Indeed! There are a few parts where I resorted to AI (mainly for the unit tests in libkernel), but I made sure to read through the generated code and that the tests were sane.
Eventually, It'd be amazing to use Moss as my daily driver OS. That means targeting the specific hardware that I have, but in doing so, I hope to build up enough of the abstractions to allow easier porting of hardware.
A more concrete mid-term goal is for it to be 'self-hosting'. By that I mean you could edit the code, download dependencies and compile the kernel from within Moss.
This has been a real help! The ability to easily verify the behavior of certain pieces of code (especially mem management code) must have saved me hours of debugging.

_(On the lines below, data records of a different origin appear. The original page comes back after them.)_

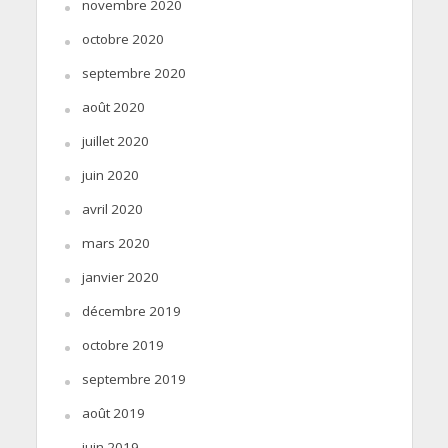
novembre 2020
octobre 2020
septembre 2020
août 2020
juillet 2020
juin 2020
avril 2020
mars 2020
janvier 2020
décembre 2019
octobre 2019
septembre 2019
août 2019
juin 2019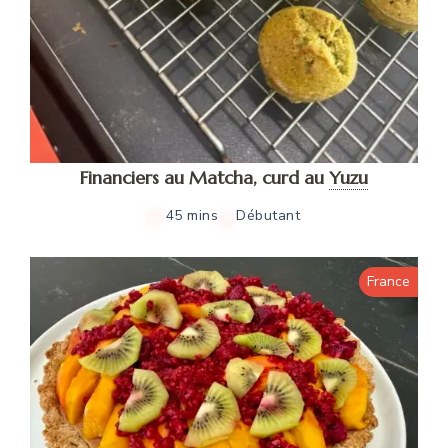
Financiers au Matcha, curd au
Yuzu
45 mins
Débutant
France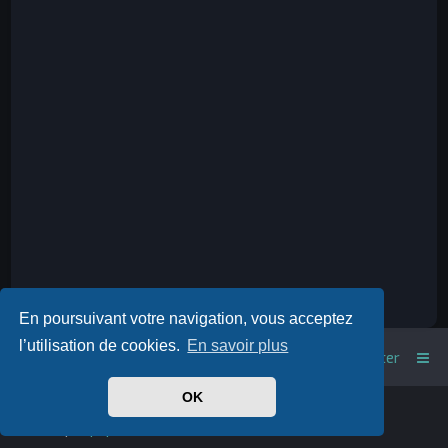
En poursuivant votre navigation, vous acceptez
l’utilisation de cookies.
En savoir plus
Index du forum
Nous contacter
OK
Powered by
phpBB
™
• Design by
PlanetStyles
Traduit par
phpBB-fr.com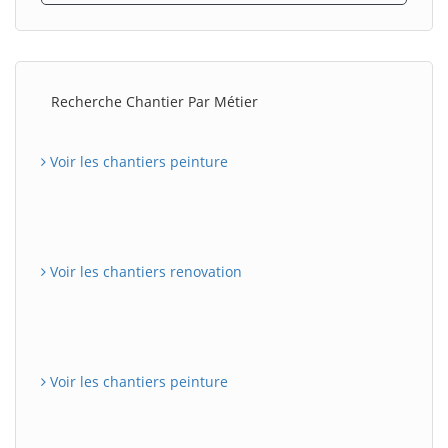
Recherche Chantier Par Métier
Voir les chantiers peinture
Voir les chantiers renovation
Voir les chantiers peinture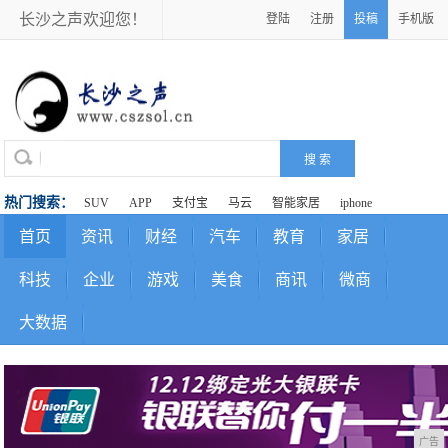
长沙之声欢迎您！
登陆
注册
投稿
手机版
热门搜索：
SUV
APP
支付宝
马云
智能家居
iphone
首页
资讯
财经
汽车
教育
家居
科技
企业
游戏
美食
商讯
微商
大数据
广告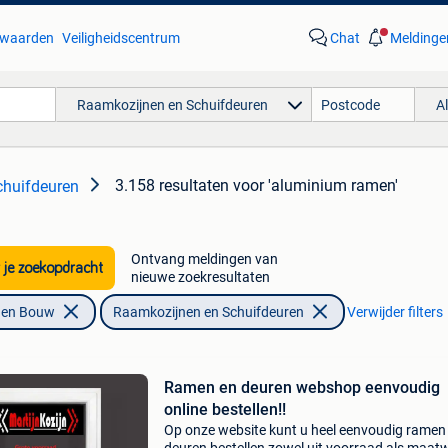
waarden
Veiligheidscentrum
Chat
Meldinge
Raamkozijnen en Schuifdeuren
A
3.158 resultaten
voor 'aluminium ramen'
chuifdeuren
Ontvang meldingen van
 je zoekopdracht
nieuwe zoekresultaten
f en Bouw
Raamkozijnen en Schuifdeuren
Verwijder filters
Ramen en deuren webshop eenvoudig
online bestellen!!
Op onze website kunt u heel eenvoudig ramen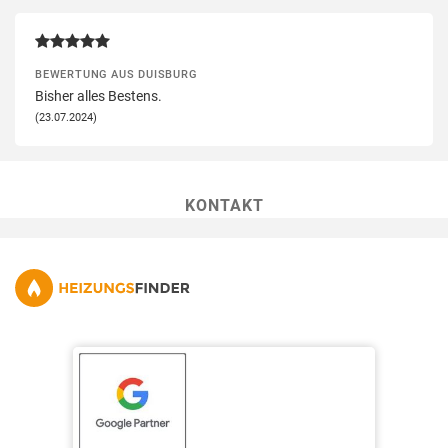
BEWERTUNG AUS DUISBURG
Bisher alles Bestens.
(23.07.2024)
KONTAKT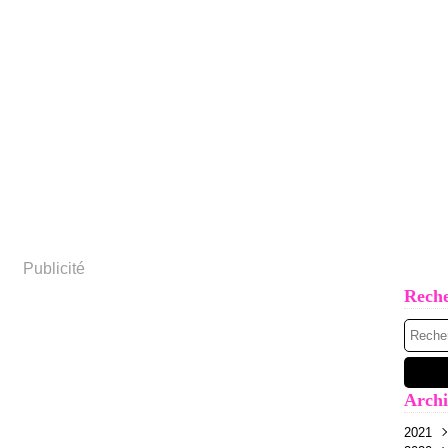
Publicité
Rech
Archi
2021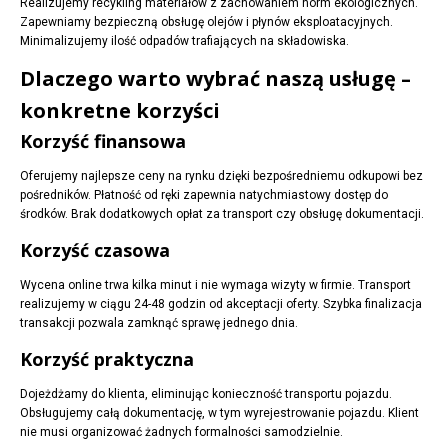
Realizujemy recykling materiałów z zachowaniem norm ekologicznych.
Zapewniamy bezpieczną obsługę olejów i płynów eksploatacyjnych.
Minimalizujemy ilość odpadów trafiających na składowiska.
Dlaczego warto wybrać naszą usługę –
konkretne korzyści
Korzyść finansowa
Oferujemy najlepsze ceny na rynku dzięki bezpośredniemu odkupowi bez
pośredników. Płatność od ręki zapewnia natychmiastowy dostęp do
środków. Brak dodatkowych opłat za transport czy obsługę dokumentacji.
Korzyść czasowa
Wycena online trwa kilka minut i nie wymaga wizyty w firmie. Transport
realizujemy w ciągu 24-48 godzin od akceptacji oferty. Szybka finalizacja
transakcji pozwala zamknąć sprawę jednego dnia.
Korzyść praktyczna
Dojeżdżamy do klienta, eliminując konieczność transportu pojazdu.
Obsługujemy całą dokumentację, w tym wyrejestrowanie pojazdu. Klient
nie musi organizować żadnych formalności samodzielnie.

Regarding the async code, sibling posts have addressed this. However, if you want to get a taste of how this is implemented in Moss look at src/sched/waker.rs, src/sched/mod.rs, src/sched/uspc_ret.rs. These files cover the majority of the executor implementation.
For the past 8 months, or so, I've been working on a project to create a Linux-compatible kernel in nothing but Rust and assembly. I finally feel as though I have enough written that I'd like to share it with the community!
I'm currently targeting the ARM64 arch, as that's what I know best. It runs on qemu as well as various dev boards that I've got lying around (pi4, jetson nano, AMD Kria, imx8, etc). It has enough implemented to run most BusyBox commands on the console.
Major things that are missing at the moment: decent FS driver (only fat32 RO at the moment), and no networking support.